*PROBLEM REQUIREMENTS:* Leave the pictures out and return every line below exactly.

*DATA EXTRACT:*
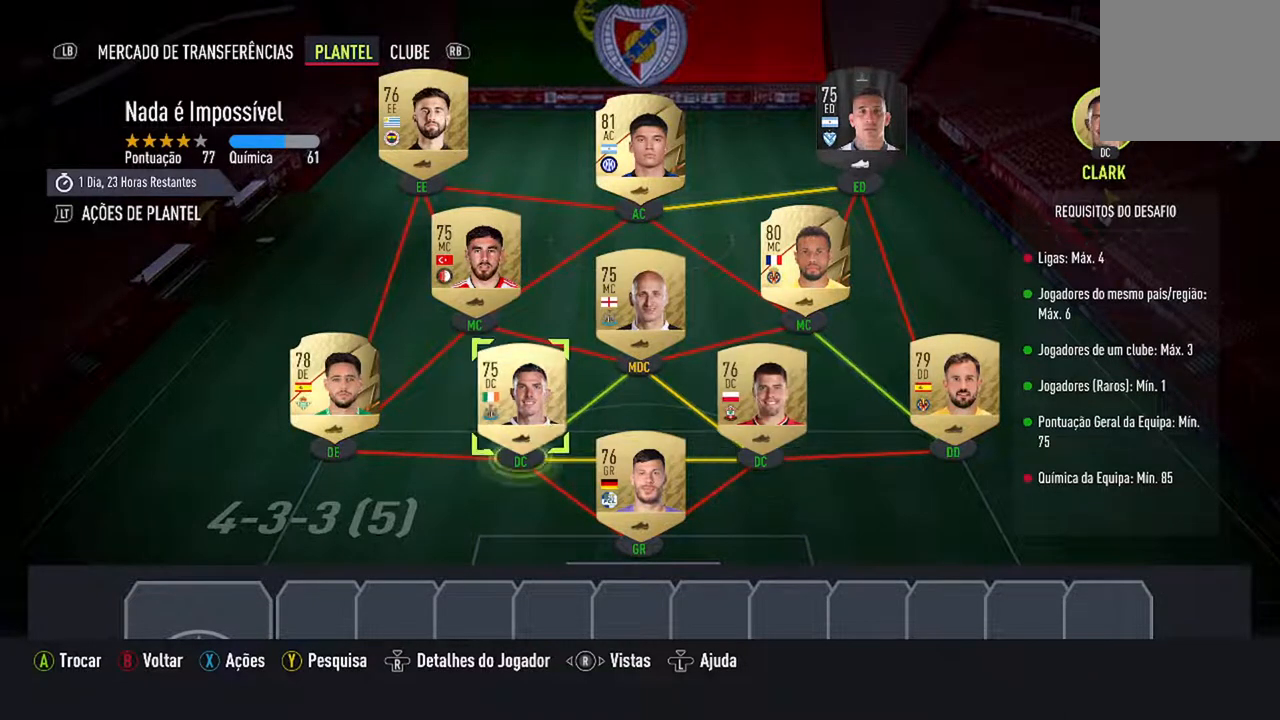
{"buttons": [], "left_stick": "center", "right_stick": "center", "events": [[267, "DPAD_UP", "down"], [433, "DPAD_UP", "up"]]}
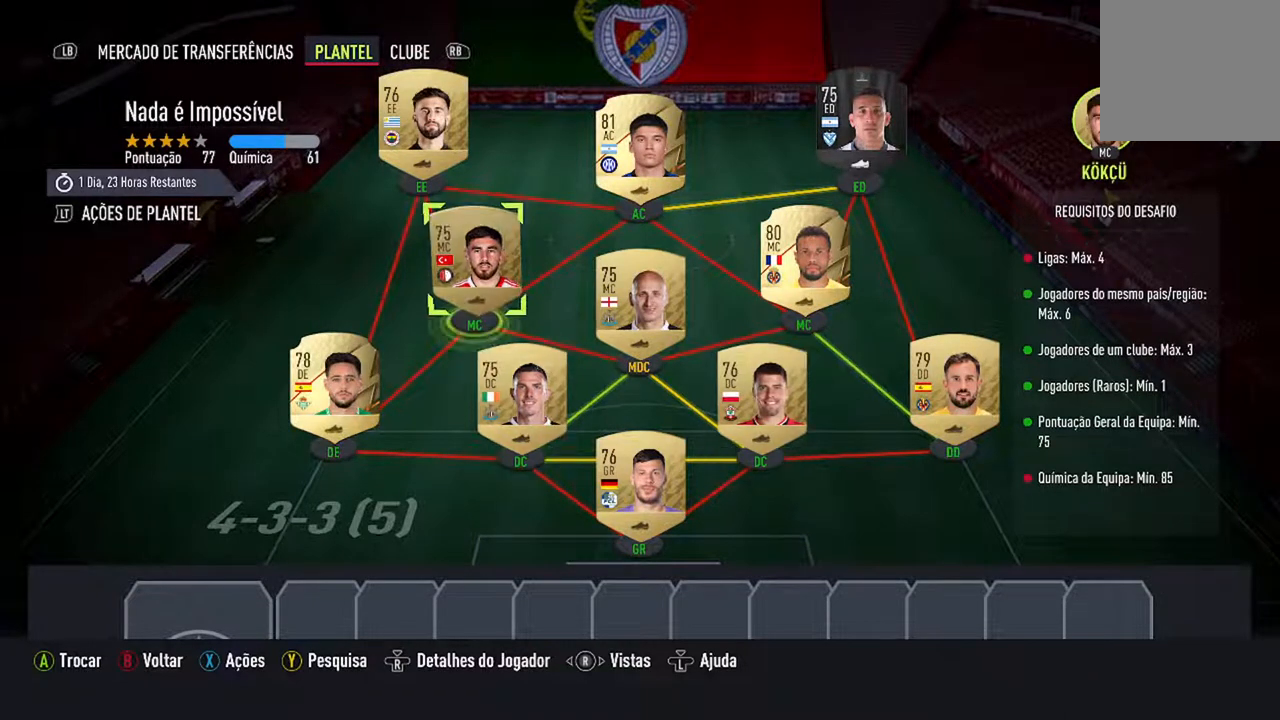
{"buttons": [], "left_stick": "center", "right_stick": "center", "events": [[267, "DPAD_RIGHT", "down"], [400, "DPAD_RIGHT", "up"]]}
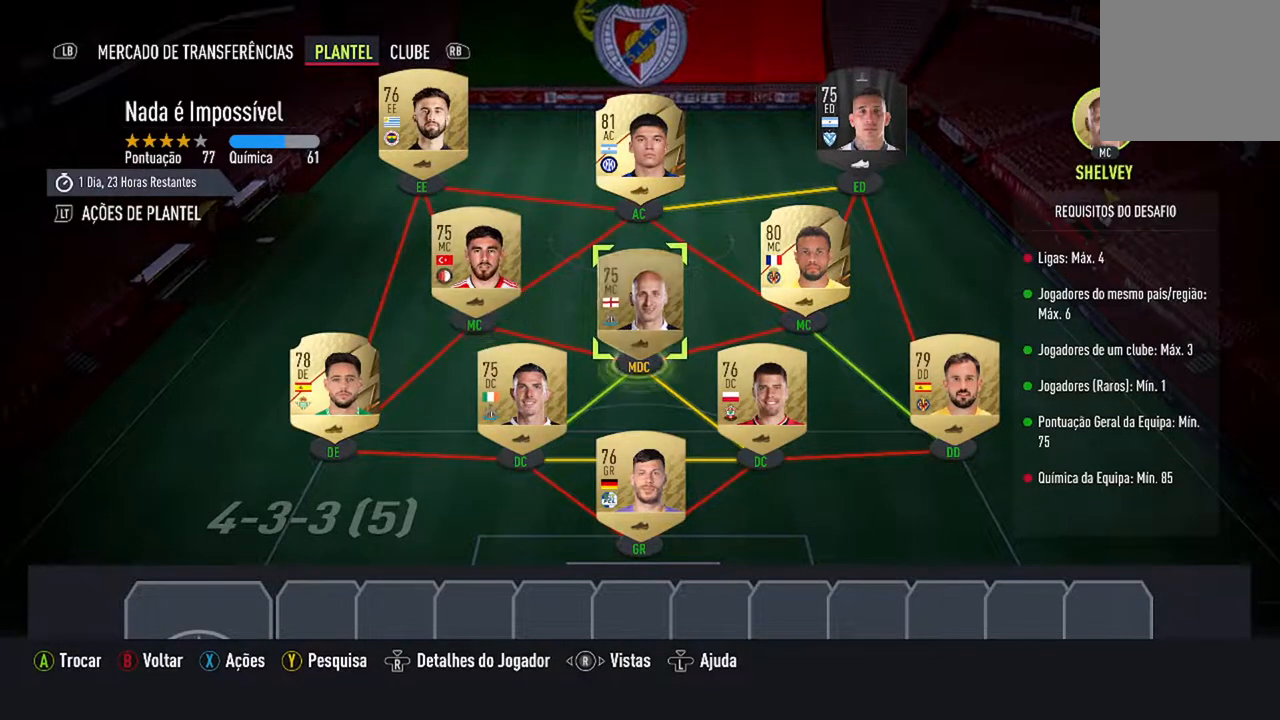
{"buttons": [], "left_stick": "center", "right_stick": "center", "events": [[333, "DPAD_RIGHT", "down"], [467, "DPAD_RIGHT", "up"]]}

*TASK RESULT:*
{"buttons": [], "left_stick": "center", "right_stick": "center", "events": [[267, "DPAD_UP", "down"], [433, "DPAD_UP", "up"]]}
{"buttons": [], "left_stick": "center", "right_stick": "center", "events": [[267, "DPAD_RIGHT", "down"], [400, "DPAD_RIGHT", "up"]]}
{"buttons": [], "left_stick": "center", "right_stick": "center", "events": [[333, "DPAD_RIGHT", "down"], [467, "DPAD_RIGHT", "up"]]}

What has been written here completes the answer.